Start of Data for this exercise

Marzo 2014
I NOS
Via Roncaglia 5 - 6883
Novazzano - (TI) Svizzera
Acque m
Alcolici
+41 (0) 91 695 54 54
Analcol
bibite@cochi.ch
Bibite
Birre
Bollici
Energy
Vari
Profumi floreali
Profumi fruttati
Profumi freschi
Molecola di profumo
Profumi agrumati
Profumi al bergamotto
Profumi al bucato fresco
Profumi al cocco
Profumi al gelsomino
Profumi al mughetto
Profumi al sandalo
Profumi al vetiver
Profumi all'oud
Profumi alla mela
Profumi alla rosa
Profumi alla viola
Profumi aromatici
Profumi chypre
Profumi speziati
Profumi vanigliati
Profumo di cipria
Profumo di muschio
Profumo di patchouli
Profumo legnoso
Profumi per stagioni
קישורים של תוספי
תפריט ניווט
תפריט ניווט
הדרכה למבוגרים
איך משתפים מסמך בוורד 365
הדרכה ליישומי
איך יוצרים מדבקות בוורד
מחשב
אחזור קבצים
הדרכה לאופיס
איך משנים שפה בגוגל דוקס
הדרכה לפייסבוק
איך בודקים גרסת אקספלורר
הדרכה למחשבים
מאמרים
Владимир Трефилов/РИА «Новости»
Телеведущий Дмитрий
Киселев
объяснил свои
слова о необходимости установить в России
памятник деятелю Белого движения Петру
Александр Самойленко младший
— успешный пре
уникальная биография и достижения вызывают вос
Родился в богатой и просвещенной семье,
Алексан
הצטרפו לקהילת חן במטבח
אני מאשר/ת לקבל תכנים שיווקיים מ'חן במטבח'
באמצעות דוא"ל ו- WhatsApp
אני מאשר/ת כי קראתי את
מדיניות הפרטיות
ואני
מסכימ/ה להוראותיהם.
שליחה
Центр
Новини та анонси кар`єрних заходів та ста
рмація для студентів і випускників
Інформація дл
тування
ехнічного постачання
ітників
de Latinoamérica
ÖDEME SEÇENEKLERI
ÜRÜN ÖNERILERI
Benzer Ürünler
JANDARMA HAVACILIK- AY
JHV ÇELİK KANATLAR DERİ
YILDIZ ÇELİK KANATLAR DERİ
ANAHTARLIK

End of Data for this exercise
Start of Data for this exercise

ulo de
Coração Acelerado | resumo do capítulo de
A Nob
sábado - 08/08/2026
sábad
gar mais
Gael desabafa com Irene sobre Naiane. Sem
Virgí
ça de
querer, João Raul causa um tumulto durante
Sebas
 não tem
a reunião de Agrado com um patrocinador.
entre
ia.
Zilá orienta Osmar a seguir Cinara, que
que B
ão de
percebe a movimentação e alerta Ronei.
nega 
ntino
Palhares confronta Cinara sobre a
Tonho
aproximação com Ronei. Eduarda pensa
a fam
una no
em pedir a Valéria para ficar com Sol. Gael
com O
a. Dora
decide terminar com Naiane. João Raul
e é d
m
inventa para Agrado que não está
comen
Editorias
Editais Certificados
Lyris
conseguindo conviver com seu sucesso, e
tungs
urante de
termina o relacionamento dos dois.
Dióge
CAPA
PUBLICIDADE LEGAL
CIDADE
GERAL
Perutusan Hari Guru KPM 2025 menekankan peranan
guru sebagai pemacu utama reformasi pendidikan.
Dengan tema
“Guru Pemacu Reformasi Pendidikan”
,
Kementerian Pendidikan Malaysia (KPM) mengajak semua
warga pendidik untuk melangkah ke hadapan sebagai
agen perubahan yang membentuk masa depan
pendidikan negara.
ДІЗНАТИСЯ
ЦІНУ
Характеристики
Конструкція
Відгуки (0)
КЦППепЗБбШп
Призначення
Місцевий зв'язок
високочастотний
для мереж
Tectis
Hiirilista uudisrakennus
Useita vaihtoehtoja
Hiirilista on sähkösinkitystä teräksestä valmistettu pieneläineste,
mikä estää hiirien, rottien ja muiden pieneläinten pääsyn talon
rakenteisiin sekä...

End of Data for this exercise

Prompt -
Every line containing the string "DERİ" is required; copy each such line from the data.

Expected output -
JHV ÇELİK KANATLAR DERİ
YILDIZ ÇELİK KANATLAR DERİ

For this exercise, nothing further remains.